• _CONSIGNES À RESPECTER_
Poursuivez, à partir de sa dernière phrase, le texte ci-dessous consacré à l'activisme actionnarial aux États-Unis.

• _TEXTE PRÉSENTÉ_
======
Une scission qui permettrait de mieux valoriser en Bourse chacune des deux entités, estime Carl Icahn, dont les vues ne sont nullement partagées par le management d'eBay. Un jour plus tôt, c'est le fonds activiste Third Point, dirigé par Daniel Loeb, qui avait fait irruption au sein de l'actionnariat de Dow Chemical. Dans le but, là encore, de convaincre le groupe de céder son activité de pétrochimie, en vue de "générer davantage de valeur" sur le plan boursier.

 Le nombre de sociétés prises pour cibles par des fonds activistes a bondi de 10%

 C'est dire si 2014 s'annonce comme une nouvelle année dynamique sur le front de l'activisme actionnarial, outre-Atlantique, après un crû 2013 qui a déjà vu le nombre de sociétés prises pour cibles par ces investisseurs-frondeurs bondir de 10%, à 356, selon le cabinet Hedge Fund Solutions. Et ce, pour le plus grand bonheur des banques spécialisées dans le conseil en fusions et acquisitions. En effet, les investisseurs activistes sont à l'origine d'un nombre croissant de M&A (mergers and acquisitions) : l'an dernier, FactSet SharkWatch a recensé 10 cas de sociétés américaines ayant cédé des actifs sous la pression de fonds activistes, contre 3 seulement il y a cinq ans.

 Il s'agit là du nombre le plus élevé jamais enregistré par le cabinet depuis qu'il a commencé à collecter ces données, en 2009. Ce n'est certes pas le Pérou mais néanmoins une bonne nouvelle pour les banques-conseils, dans le contexte d'un marché des M&A qui a encore chuté de 19% en volume aux Etats-Unis, en 2013, selon les statistiques de Dealogic.
======
• _LIGNES EXTRAITES_
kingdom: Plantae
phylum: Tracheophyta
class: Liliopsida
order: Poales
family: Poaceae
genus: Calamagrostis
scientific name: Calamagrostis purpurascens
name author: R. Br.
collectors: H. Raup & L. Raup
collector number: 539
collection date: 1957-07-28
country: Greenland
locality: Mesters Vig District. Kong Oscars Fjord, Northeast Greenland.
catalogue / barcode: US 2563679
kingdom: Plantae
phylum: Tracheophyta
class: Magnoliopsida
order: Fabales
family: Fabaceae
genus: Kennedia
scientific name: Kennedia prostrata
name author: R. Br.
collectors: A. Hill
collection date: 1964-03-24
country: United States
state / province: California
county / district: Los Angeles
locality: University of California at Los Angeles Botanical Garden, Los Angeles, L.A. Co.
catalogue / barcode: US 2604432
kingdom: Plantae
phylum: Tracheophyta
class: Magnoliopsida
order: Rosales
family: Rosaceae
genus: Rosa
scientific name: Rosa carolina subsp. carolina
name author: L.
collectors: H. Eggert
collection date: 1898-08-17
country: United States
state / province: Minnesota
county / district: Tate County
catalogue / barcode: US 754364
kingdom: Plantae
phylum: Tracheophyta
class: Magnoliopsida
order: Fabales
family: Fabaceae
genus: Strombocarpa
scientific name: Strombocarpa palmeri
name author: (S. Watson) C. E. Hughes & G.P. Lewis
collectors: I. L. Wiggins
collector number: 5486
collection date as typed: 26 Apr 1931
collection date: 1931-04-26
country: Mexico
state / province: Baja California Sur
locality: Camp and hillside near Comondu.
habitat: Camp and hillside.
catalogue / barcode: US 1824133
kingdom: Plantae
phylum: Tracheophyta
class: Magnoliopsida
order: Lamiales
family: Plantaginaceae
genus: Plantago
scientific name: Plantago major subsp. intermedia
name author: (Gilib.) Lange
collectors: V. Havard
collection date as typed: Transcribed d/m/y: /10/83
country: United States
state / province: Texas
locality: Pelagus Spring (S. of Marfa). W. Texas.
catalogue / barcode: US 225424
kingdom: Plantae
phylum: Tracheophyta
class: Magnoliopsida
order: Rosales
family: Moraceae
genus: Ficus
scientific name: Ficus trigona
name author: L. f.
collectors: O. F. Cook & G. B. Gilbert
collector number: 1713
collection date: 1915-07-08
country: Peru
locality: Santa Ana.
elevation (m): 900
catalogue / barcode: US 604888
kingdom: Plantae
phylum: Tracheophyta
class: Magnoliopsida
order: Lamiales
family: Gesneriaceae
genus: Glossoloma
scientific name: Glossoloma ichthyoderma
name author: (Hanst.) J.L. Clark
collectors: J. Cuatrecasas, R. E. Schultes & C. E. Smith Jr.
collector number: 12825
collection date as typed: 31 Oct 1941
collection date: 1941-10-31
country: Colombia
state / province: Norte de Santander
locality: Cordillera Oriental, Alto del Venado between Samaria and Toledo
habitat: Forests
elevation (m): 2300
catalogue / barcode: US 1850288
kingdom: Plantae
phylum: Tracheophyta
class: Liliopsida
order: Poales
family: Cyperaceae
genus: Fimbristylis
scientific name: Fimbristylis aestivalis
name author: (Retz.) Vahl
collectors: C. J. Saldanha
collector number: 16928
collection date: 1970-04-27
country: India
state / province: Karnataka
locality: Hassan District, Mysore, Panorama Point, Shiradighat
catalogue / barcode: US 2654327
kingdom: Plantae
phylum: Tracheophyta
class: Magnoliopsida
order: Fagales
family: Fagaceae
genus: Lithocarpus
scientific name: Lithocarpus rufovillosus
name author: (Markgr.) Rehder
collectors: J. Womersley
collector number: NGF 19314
======
• _VOTRE RÉPONSE_
 L'activisme actionnarial, à l'origine d'une nouvelle activité pour les banques d'affaires

 L'activisme actionnarial n'apporte pas seulement un volume de « deals » supplémentaire aux banques d'affaires. Analyse de la valorisation boursière de la société, passage en revue de ses filiales les moins performantes, étude du coût d'une scission, comparé à celui d'une bataille avec un fonds activiste… Ces toutes dernières années, la plupart des grandes banques d'investissement américaines ont développé une nouvelle activité, consistant à conseiller les groupes aux prises avec un actionnaire activiste ou, mieux, à les aider à limiter leur risque de voir un jour un fonds activiste toquer à leur porte.

Deutsche Bank a ainsi développé une méthode "d'évaluation de vulnérabilité", Barclays a élaboré une technique permettant de repérer les entreprises les plus à risque sur le plan de l'activisme actionnarial, et Credit Suisse, pour se renforcer dans ce domaine, a débauché un ancien responsable d'Institutional Shareholder Services (ISS), le grand spécialiste du conseil aux investisseurs.

 Si toutes les banques d'affaires se lancent dans le conseil en activisme actionnarial, des plus grandes aux plus petites, ces dernières ont en revanche souvent pour spécificité d'être sur les deux fronts. C'est-à-dire de conseiller - pas en même temps, évidemment - aussi bien des investisseurs activistes que des entreprises. L'an dernier, la "boutique" Houlihan Lokey a ainsi épaulé le fonds Barington Capital dans sa bataille contre le groupe de restauration Darden Restaurants, et sa rivale Moelis a conseillé le fonds Eminence dans le dossier Men's Wearhouse.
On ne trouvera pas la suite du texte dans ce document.